Lors d’une entrevue de l’auteur du livre avec l’actuel président de la République Kais Said, les deux présidents, c’est en tout cas, le titre que chacun a donné à l’autre, il a été souligné avec insistance que la Tunisie est une et indivisible et qu’elle le restera.
Nos propos ne s’insèrent pas dans ce débat que nous partageons pleinement, il n’existe qu’une seule et unique Tunisie au sens juridique et politique du terme. Il n’existe qu’une seule République tunisienne en d’autres termes. Mais il est incontestable qu’il existe plusieurs Tunisie au sens social du terme. D’ailleurs ce n’est point l’apanage de la Tunisie. Il existe dans les Etats plusieurs facettes, plusieurs catégories de sa population qui peuvent constituer, si les gouvernants ne leur accordent pas l’attention nécessaire, un vrai danger pour l’unité du pays.

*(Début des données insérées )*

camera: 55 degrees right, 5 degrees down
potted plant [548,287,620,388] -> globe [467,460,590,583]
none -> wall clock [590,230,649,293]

Nombreux sont les Etats qui ont vécu ou qui vivent des tendances sécessionnistes, rappelons-nous l’épisode sécessionniste de la catalogne, il y’a à peine 4 ans.

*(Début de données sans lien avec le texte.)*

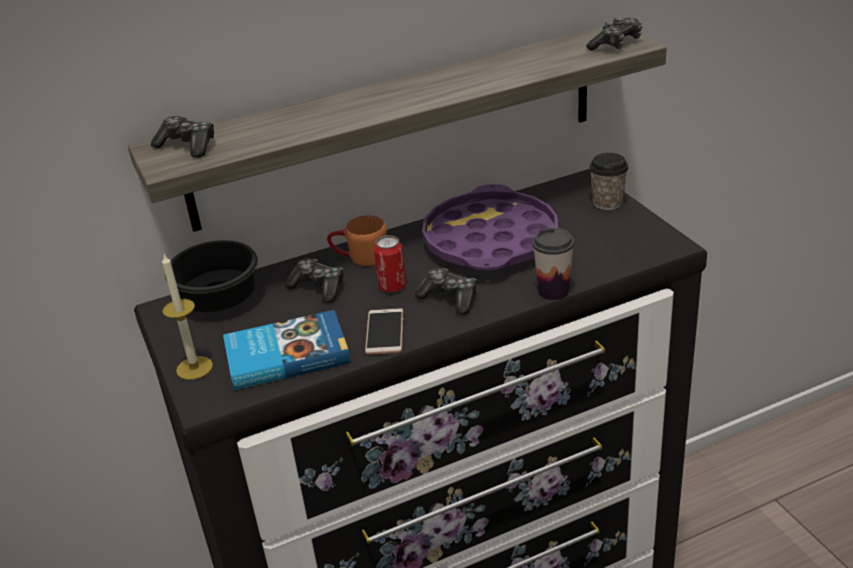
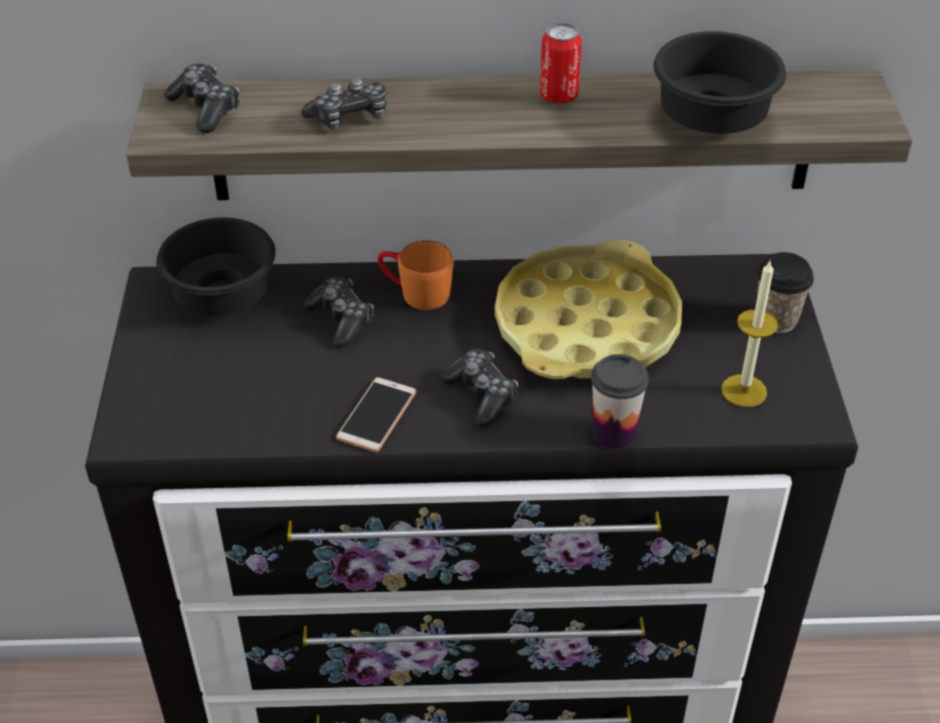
camera: 20 degrees right, 10 degrees up
candle [162,254,213,380] -> candle moved to [721,261,778,407]
book [223,310,351,390] -> none
can [374,235,406,292] -> can moved to [540,22,582,104]
purple tray [422,184,558,270] -> yellow tray [495,239,682,379]
game controller [586,17,643,51] -> game controller moved to [301,78,387,130]
none -> black bowl [653,31,786,134]

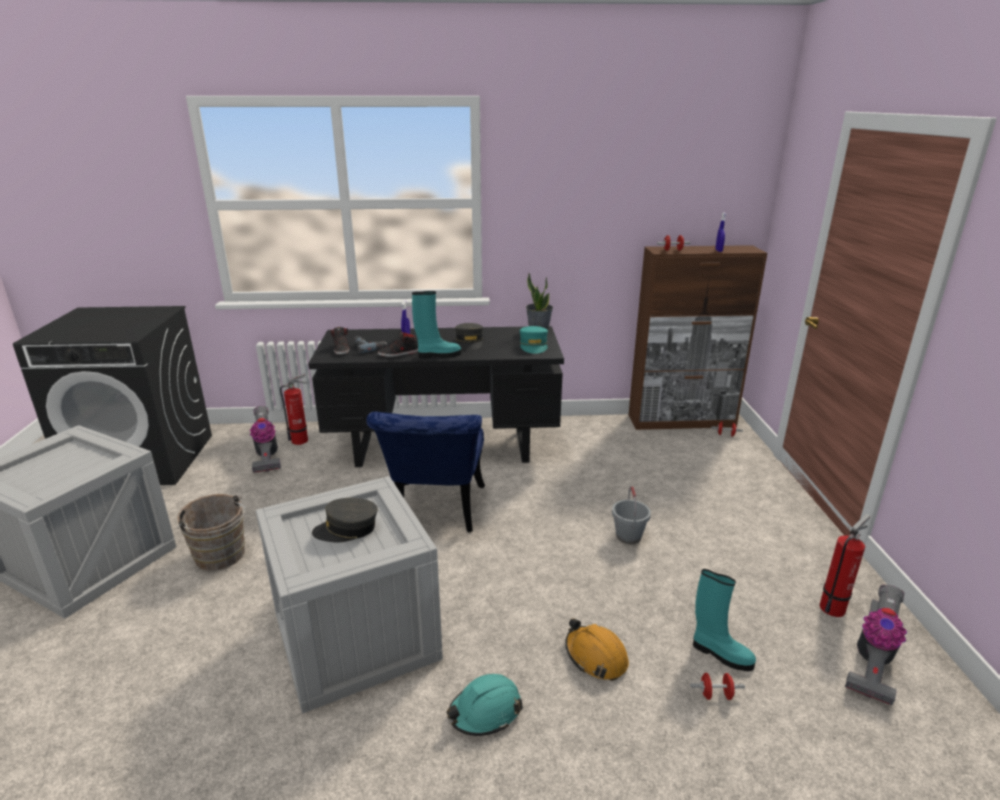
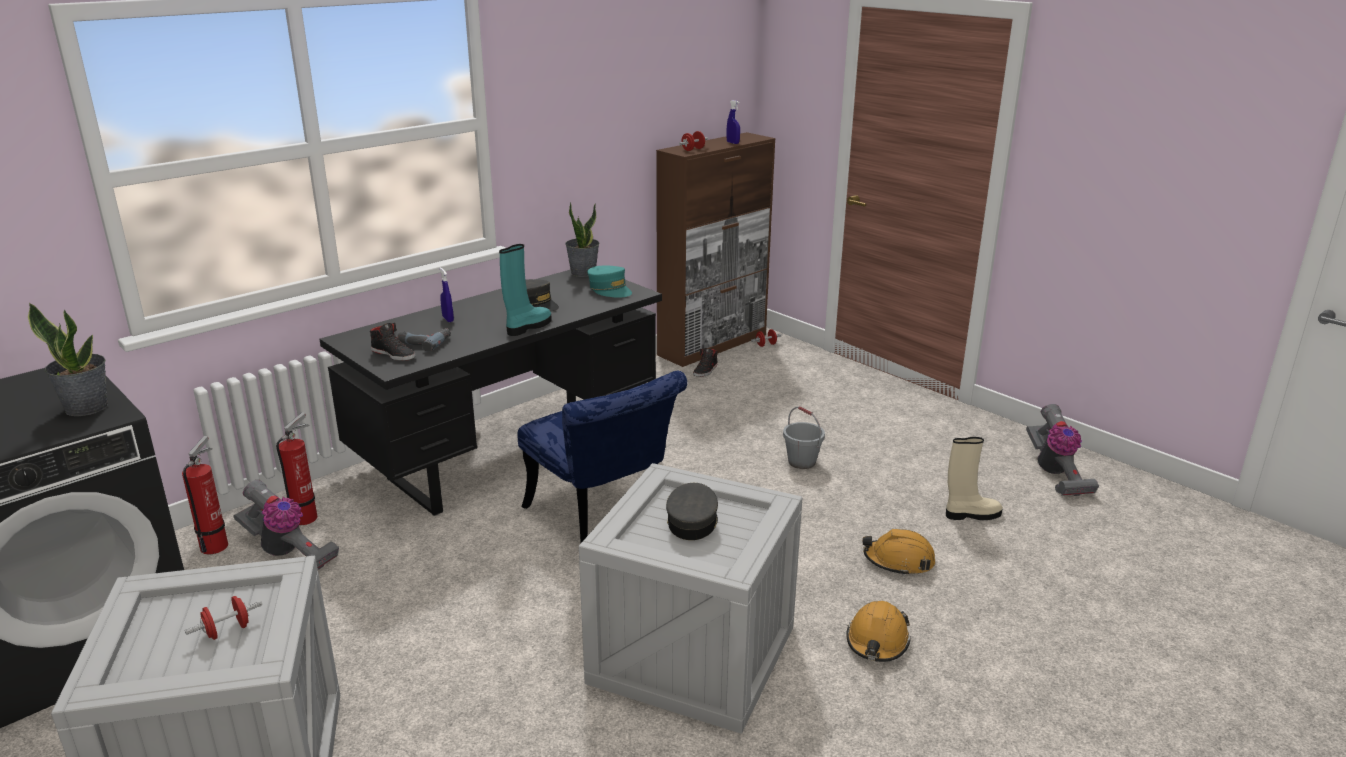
camera: 40 degrees left, 0 degrees up
brown bucket [177,494,246,571] -> none
grey cap [312,498,378,543] -> grey cap turned 150 degrees clockwise [666,483,718,540]
black shoe [378,331,418,357] -> black shoe moved to [693,348,718,377]
turquoise hard hat [446,674,523,736] -> orange hard hat [846,601,911,662]
red dumbbell [690,673,745,700] -> red dumbbell moved to [185,596,262,640]
turquoise boot [693,569,756,671] -> beige boot [946,437,1003,520]
fire extinguisher [820,514,870,617] -> fire extinguisher moved to [182,436,228,554]
none -> potted plant [28,303,108,416]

La Tunisie était par le passé une terre tribale. Bourguiba et l’Etat de l’indépendance ont fait en sorte de «supprimer» cette tendance et de bâtir un seul Etat. Mais a-t-on réussi à le faire ? Est-ce que l’on est sûr que l’appartenance tribale a disparue ou du moins qu’elle est moins importante que l’appartenance à l’Etat nation ?
Il n’est pas rare d’entendre des gens se présenter comme appartenant à telle ou telle tribu (remplacé souvent par un nom de famille), alors que cela n’a aucun sens s’il n’existait qu’une seule Tunisie.
Il n’est pas rare non plus que les journalistes, les politiques, les débatteurs des plateaux télé et autres intervenants médiatiques et politiques présentent une personne tunisienne comme étant issus de telle ou telle tribu pour en déduire des conséquences tenants à cette appartenance. Les pourparlers pour la résolution de certains problèmes d’ordre sociale ou politique se font d’ailleurs par l’intermédiaire des « vieux des villages », à savoir les représentants des tribus.
Il existe deux Tunisie, parce qu’il n’y a pas d’égalité de genres. Les hommes et les femmes ne sont pas du tout égaux en droit et en devoir. Ce n’est pas uniquement la femme qui n’est pas l’égal de l’homme, mais ce dernier se trouve souvent traité différemment ce qui crée des tensions de couples, de familles et de sociétés. Qu’avons-nous fait de notre cher code du statut personnel qui est figé dans le temps depuis 1956 ? Des concepts de chef de famille, de l’homme banquier de la famille… n’ont plus lieu d’être aujourd’hui et doivent absolument être revus.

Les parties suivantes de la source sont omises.